START The data

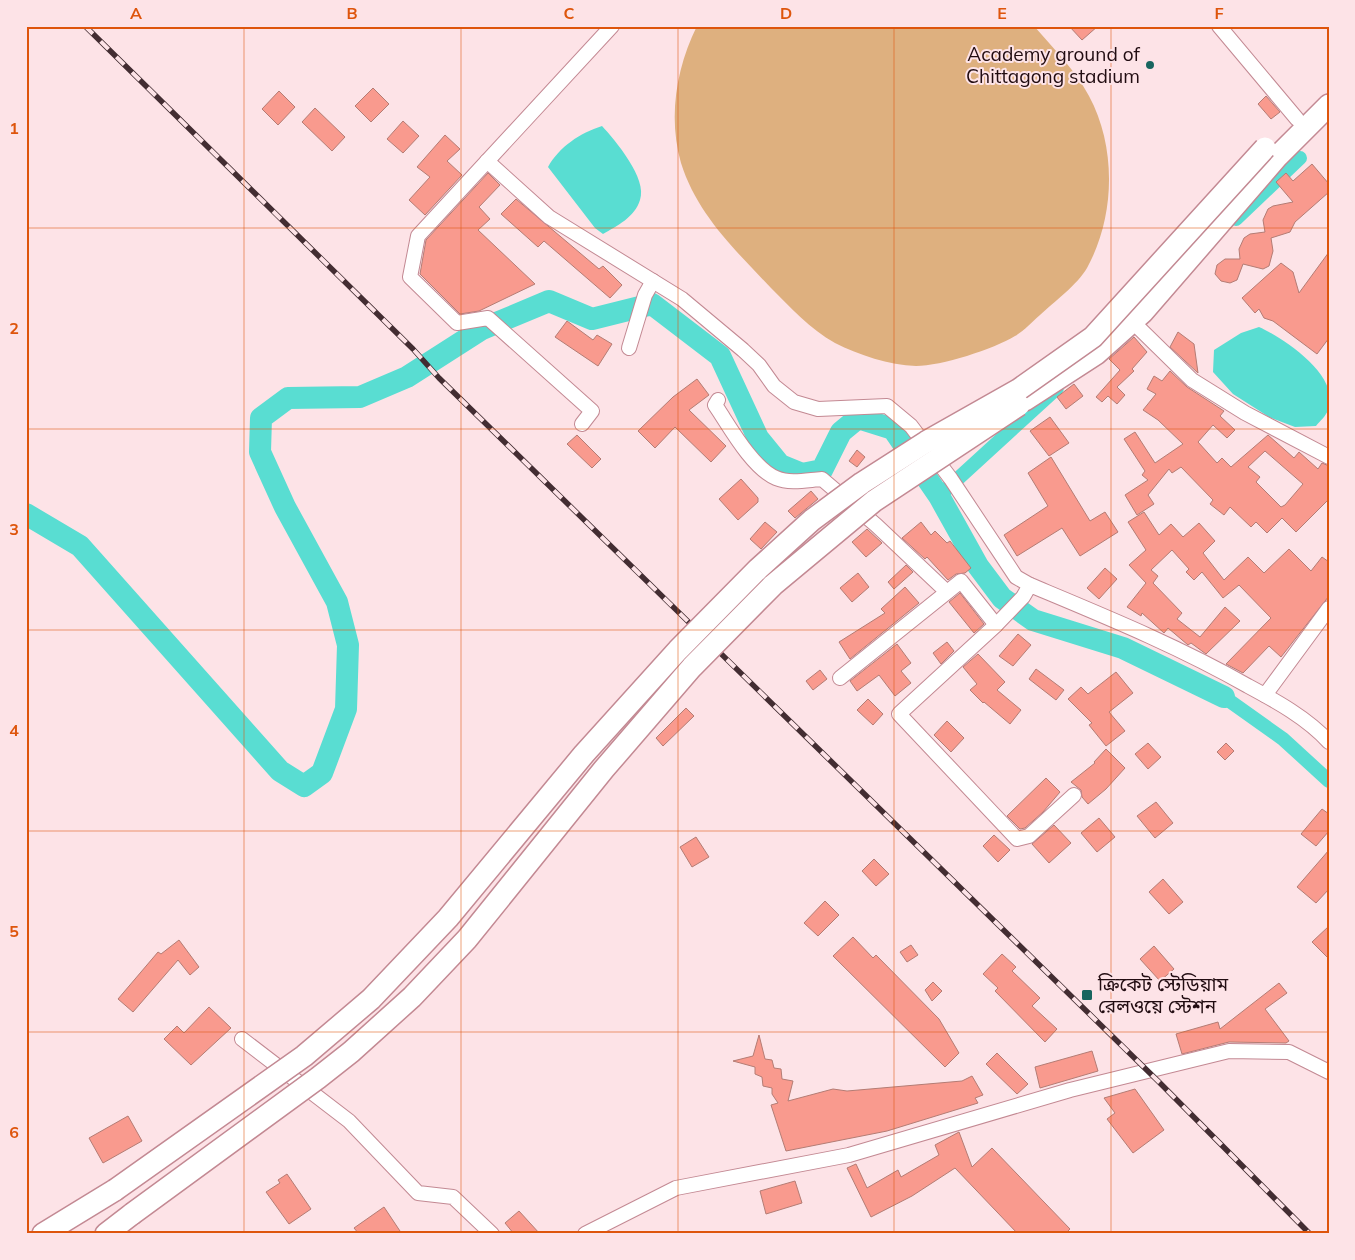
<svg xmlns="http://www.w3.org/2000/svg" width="1355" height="1260" font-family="Mulish,'Noto Sans Bengali',sans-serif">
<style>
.green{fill:#deb07f}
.water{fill:#59ddd2}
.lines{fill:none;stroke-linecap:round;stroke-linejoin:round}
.canal{stroke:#59ddd2;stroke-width:14}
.river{stroke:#59ddd2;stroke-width:22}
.building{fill:#f99a8e;stroke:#b47c74;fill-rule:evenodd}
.minor-casing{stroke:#c38993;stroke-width:16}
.primary-casing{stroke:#c38993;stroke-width:24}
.minor{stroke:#fff;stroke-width:14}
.primary{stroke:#fff;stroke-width:21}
.rail-casing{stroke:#432d32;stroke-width:5.5}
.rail{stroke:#fde3e7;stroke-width:4;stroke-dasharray:11;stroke-linecap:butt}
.primary-bridge-casing{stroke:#c38993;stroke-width:24;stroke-linecap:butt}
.primary-bridge{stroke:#fff;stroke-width:21}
.grid{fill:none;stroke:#de550c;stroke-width:1;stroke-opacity:0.55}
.poi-dot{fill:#18655f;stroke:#fde3e7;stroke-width:2}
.labels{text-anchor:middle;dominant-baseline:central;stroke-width:4;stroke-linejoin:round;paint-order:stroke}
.poi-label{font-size:19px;fill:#210c11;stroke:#fde3e7;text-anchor:end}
.neatline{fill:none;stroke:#de550c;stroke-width:2}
.grid-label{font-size:16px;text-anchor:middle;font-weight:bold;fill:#de550c}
</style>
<rect width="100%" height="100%" fill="#fde3e7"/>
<path class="green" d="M697 26H1034C1054 49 1075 70 1089 96 1117 148 1115 217 1087 268 1078 284 1053 303 1040 315 1032 322 1024 331 1015 336 994 349 941 366 916 366 889 365 859 355 835 343 810 329 791 308 771 288 735 250 697 214 681 163 668 118 676 68 697 26Z"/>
<g class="water">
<path d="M602 126C615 140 648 179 640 200 635 217 617 226 603 234L595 228 548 167C559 147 580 133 602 126Z"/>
<path d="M1259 327C1284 338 1342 377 1328 410 1326 416 1320 421 1316 426L1295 427 1269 417 1233 394 1213 372 1214 350 1241 333Z"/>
</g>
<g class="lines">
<g class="canal">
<polyline points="1236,219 1300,158"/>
<polyline points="939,496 1057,388"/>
<polyline points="1224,697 1283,739 1329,781"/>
</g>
<polyline class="river" points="26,514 80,546 280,771 304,786 322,773 346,709 348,645 337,602 285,507 260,452 261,418 288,398 360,397 407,377 482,329 549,301 592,319 652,304 720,356 758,438 780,465 802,474 822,470 841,432 858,418 893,429 939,496 978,566 1002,598 1033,620 1123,648 1224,697"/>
</g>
<g class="building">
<polygon points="1069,26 1098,26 1082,40"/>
<polygon points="373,88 389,104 371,122 355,106"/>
<polygon points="279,91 295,107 278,125 262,109"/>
<polygon points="1266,96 1280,112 1271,119 1258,104"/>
<polygon points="315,108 345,137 332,151 302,122"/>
<polygon points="403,121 419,136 403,153 387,139"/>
<polygon points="445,135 460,149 447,161 462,175 425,215 409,200 430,177 417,167"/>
<polygon points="1312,164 1329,184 1329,192 1295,222 1290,232 1271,238 1273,251 1269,266 1263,269 1243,264 1237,280 1230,283 1221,281 1215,274 1217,265 1225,259 1240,259 1239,249 1244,238 1250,234 1265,232 1263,220 1268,209 1273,206 1293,202 1276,182 1286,173 1293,181"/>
<polygon points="488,173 500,185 479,207 490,219 478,230 535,284 479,311 460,314 420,274 426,240"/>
<polygon points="516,199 599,269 603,266 622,285 610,298 544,241 538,247 501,214"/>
<polygon points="1329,252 1329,338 1317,354 1273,321 1264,318 1259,309 1255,313 1242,298 1281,263 1293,272 1299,293"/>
<polygon points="567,321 593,340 597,335 612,344 598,366 555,337"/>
<polygon points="1178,332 1194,344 1198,373 1170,347"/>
<polygon points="1134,337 1147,352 1132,369 1134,371 1117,387 1125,395 1117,404 1108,396 1102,402 1096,397 1120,370 1109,359"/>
<path d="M1170 371 1187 387 1224 411 1220 416 1235 430 1227 438 1213 425 1198 442 1217 463 1222 458 1231 467 1268 435 1294 458 1299 452 1318 469 1322 463 1329 466V499L1296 532 1282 518 1267 533 1256 522 1251 527 1230 507 1224 515 1210 504 1213 500 1181 467 1172 473 1169 469 1148 495 1154 504 1137 515 1125 495 1148 480 1142 475 1145 471 1124 439 1135 432 1155 463 1183 444 1158 420 1143 410 1156 394 1147 389 1154 376 1162 381ZM1265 451 1303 484 1285 505 1281 507 1256 482 1260 477 1248 467Z"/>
<polygon points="697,379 709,395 689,410 726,446 711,462 675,427 655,448 638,431 673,397"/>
<polygon points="1074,384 1083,396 1066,409 1057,397"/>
<polygon points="1050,417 1069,443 1049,456 1030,431"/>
<polygon points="577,435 601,459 592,468 567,444"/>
<polygon points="857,450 865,457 857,467 849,461"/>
<polygon points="1051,457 1090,521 1105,512 1118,532 1080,556 1062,528 1017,556 1004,535 1048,506 1028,473"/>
<polygon points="741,479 758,498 758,502 738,520 719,499"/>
<polygon points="811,491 818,499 795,518 788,511"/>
<polygon points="1144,512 1159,535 1171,524 1183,537 1199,523 1215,541 1203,553 1224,580 1248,557 1264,573 1289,549 1311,571 1322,557 1329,562 1329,596 1281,657 1269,646 1243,673 1226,664 1271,618 1239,585 1223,598 1202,572 1194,580 1186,572 1189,569 1172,550 1151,570 1158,576 1153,583 1182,613 1177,619 1200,637 1225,607 1240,621 1206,654 1191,643 1188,645 1168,628 1164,633 1142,613 1141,616 1127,607 1146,583 1129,565 1146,550 1128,522"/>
<polygon points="765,522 777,532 761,549 750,539"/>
<polygon points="921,522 931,535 935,531 947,543 950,541 971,568 965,573 956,574 948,580 927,557 925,559 902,538"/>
<polygon points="867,529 882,543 866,557 852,542"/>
<polygon points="906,565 913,572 894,589 888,582"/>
<polygon points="1105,568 1117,579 1099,599 1087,588"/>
<polygon points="858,573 869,587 852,602 840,588"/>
<polygon points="905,587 919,603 850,659 839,642 885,613 881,609"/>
<polygon points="960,593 984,624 974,633 949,602"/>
<polygon points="1018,634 1031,645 1013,666 999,656"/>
<polygon points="947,642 954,651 941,664 933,653"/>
<polygon points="897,644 911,663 901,671 911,683 895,696 879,675 857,691 850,681"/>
<polygon points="978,654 1005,682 997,690 1021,710 1010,724 984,702 983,703 970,690 977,684 963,667"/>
<polygon points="1036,669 1064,690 1056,700 1029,679"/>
<polygon points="820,670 827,679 813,690 806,681"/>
<polygon points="1116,672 1133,693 1109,712 1125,731 1106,746 1089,725 1092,723 1068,699 1081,687 1088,694"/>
<polygon points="868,699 883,714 873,725 857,710"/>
<polygon points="686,708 694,716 663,746 656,738"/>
<polygon points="947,721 964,738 951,752 934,735"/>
<polygon points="1148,743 1161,757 1148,769 1135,754"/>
<polygon points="1226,743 1234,751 1225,760 1217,752"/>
<polygon points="1106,749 1125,768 1106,789 1088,804 1082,797 1081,790 1071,782 1095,763 1094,762"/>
<polygon points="1046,778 1060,792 1043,812 1025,828 1020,829 1007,816"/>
<polygon points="1156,802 1173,823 1155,838 1137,816"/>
<polygon points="1322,809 1329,814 1329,831 1316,846 1301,834"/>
<polygon points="1099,818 1115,837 1097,852 1081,833"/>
<polygon points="1054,825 1071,843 1049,863 1032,844"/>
<polygon points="994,835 1010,850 998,862 983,846"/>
<polygon points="696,837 709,857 692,867 680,847"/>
<polygon points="1329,850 1329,889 1316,903 1297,887"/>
<polygon points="874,859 889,874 876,886 862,871"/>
<polygon points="1163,879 1183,902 1169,914 1149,892"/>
<polygon points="825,901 839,915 818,936 804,923"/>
<polygon points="1329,926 1329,959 1312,942"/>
<polygon points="853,937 873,958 876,955 939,1019 959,1053 945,1067 833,956"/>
<polygon points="179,940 199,967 190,975 178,960 133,1012 118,999 158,952 161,954"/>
<polygon points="911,945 918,955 907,962 900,952"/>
<polygon points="1154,946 1174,969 1160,981 1140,959"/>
<polygon points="1002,954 1016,967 1012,971 1040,998 1032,1006 1057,1029 1045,1042 995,991 998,988 983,974"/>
<polygon points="933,982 942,991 932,1001 925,990"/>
<polygon points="1279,983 1287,993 1265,1009 1289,1041 1286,1043 1229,1042 1182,1054 1176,1034 1218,1022 1220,1029"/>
<polygon points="209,1007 231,1028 191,1065 164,1039 177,1026 184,1033"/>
<polygon points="759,1035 765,1059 772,1060 774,1068 781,1069 782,1079 793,1081 788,1101 833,1089 847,1091 962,1081 972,1076 983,1095 975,1098 978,1103 887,1131 786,1151 771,1105 778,1103 772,1094 772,1088 763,1086 762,1077 755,1074 755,1067 733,1061 753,1056"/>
<polygon points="1092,1051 1098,1071 1040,1088 1035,1067"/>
<polygon points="997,1053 1028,1084 1017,1094 986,1064"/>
<polygon points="1135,1089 1164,1130 1133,1153 1107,1119 1115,1113 1104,1098"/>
<polygon points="128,1116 142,1141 103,1163 89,1138"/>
<polygon points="959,1132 972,1167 992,1148 1070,1229 1065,1234 1018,1234 955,1168 912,1196 871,1217 847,1168 856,1164 867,1188 898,1170 901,1177 939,1155 935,1145"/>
<polygon points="287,1174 311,1209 289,1224 266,1192 280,1183 278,1180"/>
<polygon points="795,1181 802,1203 766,1214 760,1191"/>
<polygon points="384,1207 402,1234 359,1234 354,1228"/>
<polygon points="519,1211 540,1234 514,1234 505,1223"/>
</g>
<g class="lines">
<g class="minor-casing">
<g id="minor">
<polyline points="1219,26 1297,119"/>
<polyline points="487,161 549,217 682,299 743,350 759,365 774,386 794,402 818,409 887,406 911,426 951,479 1016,577 1030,585"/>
<polyline points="1140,329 1192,380 1245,413 1329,457"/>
<polyline points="629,348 645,295 653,281"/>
<path d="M718 400 715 405 719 411C732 431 754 469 776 478 790 484 807 480 822 479L876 525 947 592"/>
<polyline points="582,424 592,411 488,318 457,323 410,277 418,236 612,26"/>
<polyline points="840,678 961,581 996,625"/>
<polyline points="1265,695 1329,608"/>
<path d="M1074 795 1029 836 1017 839 899 714 996 625 1023 597 1030 585C1104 616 1178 646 1248 686 1276 701 1307 718 1329 742"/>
<polyline points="242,1039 349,1121 418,1193 453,1197 492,1234"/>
<polyline points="585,1234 676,1188 849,1155 1070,1090 1229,1051 1289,1052 1329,1072"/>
</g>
</g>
<g class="primary-casing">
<g id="primary">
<polyline points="1025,400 1096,354 1143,312 1278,156 1329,105"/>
<polyline points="43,1234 115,1190"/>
<polyline points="106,1234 132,1214"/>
</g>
</g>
<use href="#minor" class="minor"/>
<use href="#primary" class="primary"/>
<g class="rail-casing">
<polyline id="rail" points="85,26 413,349 439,378 1158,1081 1310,1234"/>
</g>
<use href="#rail" class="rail"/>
<g class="primary-bridge-casing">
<g id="primary-bridge">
<polyline points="115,1190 304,1056 371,999 448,918 584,754 678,650 758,569 812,520 862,483 926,442 1018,390 1093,337 1265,148"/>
<polyline points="132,1214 318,1078 351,1052 412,997 467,939 604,769 692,667 773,585 874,501 1019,405"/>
</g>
</g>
<use href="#primary-bridge" class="primary-bridge"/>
</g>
<path class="grid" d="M244 26V1234M461 26V1234M678 26V1234M894 26V1234M1111 26V1234M26 228H1329M26 429H1329M26 630H1329M26 831H1329M26 1032H1329"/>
<g class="poi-dot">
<circle cx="1150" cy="65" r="5"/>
<rect x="1081" y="989" width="12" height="12" rx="2.5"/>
</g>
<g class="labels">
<g class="poi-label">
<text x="1140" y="54">Academy ground of<tspan x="1140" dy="22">Chittagong stadium</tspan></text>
<text x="1098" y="984" text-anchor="start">ক্রিকেট স্টেডিয়াম<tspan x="1098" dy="22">রেলওয়ে স্টেশন</tspan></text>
</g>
</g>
<rect width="1355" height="1260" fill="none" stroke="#fde3e7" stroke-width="55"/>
<rect x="28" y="28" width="1300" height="1204" class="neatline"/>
<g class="grid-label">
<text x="136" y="19">A</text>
<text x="352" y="19">B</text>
<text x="569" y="19">C</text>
<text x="786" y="19">D</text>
<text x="1002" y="19">E</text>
<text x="1219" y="19">F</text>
<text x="14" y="134">1</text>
<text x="14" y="334">2</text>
<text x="14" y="535">3</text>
<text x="14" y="736">4</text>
<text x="14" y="937">5</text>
<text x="14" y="1138">6</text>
</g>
</svg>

END The data

### What needs to be done
Using the material above, return each line in which the word "linecap" occurs.

### Response area
.lines{fill:none;stroke-linecap:round;stroke-linejoin:round}
.rail{stroke:#fde3e7;stroke-width:4;stroke-dasharray:11;stroke-linecap:butt}
.primary-bridge-casing{stroke:#c38993;stroke-width:24;stroke-linecap:butt}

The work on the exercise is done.